Even if it seemed like a lot of things were collapsing during the last few years of the aughts, looking back on it now it becomes clear that we didn’t know how good we had it. The day after I got laid off in December 2009, during a very rainy weekend, I got a call from a certain friend of mine who asked me to meet her at the House of Pies where over coffee she gave me her own version of Ryan Bingham’s “Anyone who ever built an empire or changed the world…” speech. Only since it wasn’t her job it was for the right reasons. So what she said helped, it really did, and it isn’t much of a stretch to say that I may not still be writing this if not for what she did that day. The eventual falling out a number of years later turned out to be more painful than losing a job ever could be, especially one where I had to fake an interest in the Kardashians.
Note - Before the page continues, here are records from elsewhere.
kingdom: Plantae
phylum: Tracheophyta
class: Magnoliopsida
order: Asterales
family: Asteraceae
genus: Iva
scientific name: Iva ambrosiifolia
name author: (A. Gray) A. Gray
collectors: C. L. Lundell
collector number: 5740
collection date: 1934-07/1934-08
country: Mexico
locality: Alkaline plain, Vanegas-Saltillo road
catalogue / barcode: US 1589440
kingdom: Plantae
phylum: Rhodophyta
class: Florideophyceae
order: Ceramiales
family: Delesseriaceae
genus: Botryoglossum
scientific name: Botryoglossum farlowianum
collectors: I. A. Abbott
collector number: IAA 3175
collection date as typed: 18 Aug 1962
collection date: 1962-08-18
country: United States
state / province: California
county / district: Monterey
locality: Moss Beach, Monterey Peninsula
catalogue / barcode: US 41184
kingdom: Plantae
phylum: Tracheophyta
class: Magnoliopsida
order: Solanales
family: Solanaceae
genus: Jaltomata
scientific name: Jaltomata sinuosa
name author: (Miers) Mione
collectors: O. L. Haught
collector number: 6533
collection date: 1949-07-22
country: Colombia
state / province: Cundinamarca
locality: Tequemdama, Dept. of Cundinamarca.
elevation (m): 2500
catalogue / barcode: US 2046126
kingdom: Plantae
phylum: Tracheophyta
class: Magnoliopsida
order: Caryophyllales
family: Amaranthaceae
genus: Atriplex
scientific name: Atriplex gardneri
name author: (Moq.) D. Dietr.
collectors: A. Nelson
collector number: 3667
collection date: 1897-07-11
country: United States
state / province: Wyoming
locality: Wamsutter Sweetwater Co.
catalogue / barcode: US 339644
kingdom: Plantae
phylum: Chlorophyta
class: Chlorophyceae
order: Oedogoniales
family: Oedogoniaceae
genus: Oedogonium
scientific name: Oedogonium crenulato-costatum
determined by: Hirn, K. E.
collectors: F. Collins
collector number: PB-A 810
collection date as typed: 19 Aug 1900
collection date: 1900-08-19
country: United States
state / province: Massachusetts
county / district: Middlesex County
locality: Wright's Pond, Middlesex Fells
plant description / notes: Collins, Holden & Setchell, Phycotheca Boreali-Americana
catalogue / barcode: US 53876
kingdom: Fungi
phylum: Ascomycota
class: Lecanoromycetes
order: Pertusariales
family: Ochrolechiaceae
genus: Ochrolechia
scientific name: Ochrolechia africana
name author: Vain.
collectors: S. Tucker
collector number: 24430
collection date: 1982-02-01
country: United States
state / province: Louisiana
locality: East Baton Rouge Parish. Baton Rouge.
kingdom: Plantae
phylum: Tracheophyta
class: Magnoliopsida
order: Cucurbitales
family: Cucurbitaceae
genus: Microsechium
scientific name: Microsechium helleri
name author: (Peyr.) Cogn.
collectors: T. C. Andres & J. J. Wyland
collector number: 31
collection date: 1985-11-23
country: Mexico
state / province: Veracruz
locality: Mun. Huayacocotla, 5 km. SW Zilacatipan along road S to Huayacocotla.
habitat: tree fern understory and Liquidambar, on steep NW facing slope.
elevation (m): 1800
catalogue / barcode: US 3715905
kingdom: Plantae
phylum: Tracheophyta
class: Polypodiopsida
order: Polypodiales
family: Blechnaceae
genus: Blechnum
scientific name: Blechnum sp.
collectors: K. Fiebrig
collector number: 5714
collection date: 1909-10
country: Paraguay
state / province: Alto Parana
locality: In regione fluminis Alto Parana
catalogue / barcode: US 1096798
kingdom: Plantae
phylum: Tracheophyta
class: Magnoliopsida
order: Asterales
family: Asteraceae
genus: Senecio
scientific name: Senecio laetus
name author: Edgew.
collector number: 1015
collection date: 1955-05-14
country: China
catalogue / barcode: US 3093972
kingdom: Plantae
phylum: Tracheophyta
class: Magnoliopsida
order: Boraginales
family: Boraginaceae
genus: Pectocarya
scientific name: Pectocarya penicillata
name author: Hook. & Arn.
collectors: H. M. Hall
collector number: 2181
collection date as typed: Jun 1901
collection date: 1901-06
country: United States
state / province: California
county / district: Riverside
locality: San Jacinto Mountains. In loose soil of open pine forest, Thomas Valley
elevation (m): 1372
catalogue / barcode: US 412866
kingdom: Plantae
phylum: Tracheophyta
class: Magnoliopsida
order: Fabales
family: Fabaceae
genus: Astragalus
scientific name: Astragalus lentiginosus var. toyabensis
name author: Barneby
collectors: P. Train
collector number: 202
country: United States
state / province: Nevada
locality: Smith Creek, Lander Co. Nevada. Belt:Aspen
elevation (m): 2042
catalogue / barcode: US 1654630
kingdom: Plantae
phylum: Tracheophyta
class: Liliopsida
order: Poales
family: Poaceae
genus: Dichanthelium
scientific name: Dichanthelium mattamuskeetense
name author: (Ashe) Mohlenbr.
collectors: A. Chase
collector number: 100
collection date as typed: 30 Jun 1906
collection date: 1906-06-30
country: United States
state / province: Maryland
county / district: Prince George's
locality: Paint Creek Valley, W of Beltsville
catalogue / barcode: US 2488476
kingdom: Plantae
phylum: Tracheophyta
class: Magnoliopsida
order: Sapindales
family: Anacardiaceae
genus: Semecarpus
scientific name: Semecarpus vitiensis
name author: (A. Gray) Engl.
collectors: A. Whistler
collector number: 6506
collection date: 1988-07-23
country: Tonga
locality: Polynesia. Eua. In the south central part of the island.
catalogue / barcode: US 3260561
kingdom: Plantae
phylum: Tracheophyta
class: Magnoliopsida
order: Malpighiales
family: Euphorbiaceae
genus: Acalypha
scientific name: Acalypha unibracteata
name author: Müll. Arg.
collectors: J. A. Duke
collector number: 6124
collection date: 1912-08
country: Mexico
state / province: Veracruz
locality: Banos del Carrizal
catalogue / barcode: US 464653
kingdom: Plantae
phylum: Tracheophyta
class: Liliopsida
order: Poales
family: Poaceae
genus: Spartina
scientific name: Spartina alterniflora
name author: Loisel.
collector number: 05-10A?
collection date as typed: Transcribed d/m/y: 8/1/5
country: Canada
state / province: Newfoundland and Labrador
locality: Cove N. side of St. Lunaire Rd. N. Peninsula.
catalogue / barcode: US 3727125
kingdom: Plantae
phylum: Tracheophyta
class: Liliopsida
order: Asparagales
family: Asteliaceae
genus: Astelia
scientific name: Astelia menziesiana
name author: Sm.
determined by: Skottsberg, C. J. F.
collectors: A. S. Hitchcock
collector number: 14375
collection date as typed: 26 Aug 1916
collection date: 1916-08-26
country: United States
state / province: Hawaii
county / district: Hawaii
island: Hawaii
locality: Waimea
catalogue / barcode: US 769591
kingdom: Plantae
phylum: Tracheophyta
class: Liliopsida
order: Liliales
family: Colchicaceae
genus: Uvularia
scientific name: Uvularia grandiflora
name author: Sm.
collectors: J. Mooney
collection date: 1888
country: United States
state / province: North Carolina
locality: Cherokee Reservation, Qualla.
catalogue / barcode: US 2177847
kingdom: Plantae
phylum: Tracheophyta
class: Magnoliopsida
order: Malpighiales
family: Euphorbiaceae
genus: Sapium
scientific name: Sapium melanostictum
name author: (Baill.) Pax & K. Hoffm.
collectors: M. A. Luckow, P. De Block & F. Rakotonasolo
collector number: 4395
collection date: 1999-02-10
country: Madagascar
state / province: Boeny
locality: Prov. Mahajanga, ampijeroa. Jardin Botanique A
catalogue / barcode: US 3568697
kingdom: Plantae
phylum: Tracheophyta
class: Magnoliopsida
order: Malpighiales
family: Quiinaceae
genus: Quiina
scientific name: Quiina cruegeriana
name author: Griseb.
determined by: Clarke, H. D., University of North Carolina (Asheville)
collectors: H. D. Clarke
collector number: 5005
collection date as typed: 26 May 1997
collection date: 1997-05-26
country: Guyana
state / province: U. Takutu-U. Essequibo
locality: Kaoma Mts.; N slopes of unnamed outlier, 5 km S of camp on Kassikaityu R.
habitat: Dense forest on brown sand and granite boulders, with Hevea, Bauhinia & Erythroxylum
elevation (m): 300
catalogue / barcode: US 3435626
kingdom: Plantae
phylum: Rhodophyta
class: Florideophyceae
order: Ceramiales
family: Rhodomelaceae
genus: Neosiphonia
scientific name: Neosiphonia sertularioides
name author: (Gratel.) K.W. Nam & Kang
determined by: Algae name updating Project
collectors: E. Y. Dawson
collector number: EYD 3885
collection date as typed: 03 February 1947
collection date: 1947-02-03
And maybe I still don’t quite know where the last ten years have led me to. I don’t know where I am now. I only know that there are people who come into your life and leave a mark which never fully goes away, something I still don’t quite know what to do with. Which, no matter how aware I am of my own ambivalence towards it, is of course a reminder of what this film about, the things those real people who have been laid off say near the end about what really matters in the grand scheme of your life. That you have those people close to you which, in its way, can be its own kind of pain. And in between all that is the luxury of being up there, where you really want to be, where you like to think you’re safe, at least for as long as they let you stay.